WHAT YOU WILL DO: Express the lines of text in the items as a JSON list of strings, with one string per line and blank lines omitted.

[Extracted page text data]
*-*-*

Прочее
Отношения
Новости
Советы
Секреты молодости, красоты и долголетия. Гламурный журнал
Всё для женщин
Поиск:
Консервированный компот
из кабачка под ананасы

*-*-*

EXERCISE RESULT:
[
  "Прочее",
  "Отношения",
  "Новости",
  "Советы",
  "Секреты молодости, красоты и долголетия. Гламурный журнал",
  "Всё для женщин",
  "Поиск:",
  "Консервированный компот",
  "из кабачка под ананасы"
]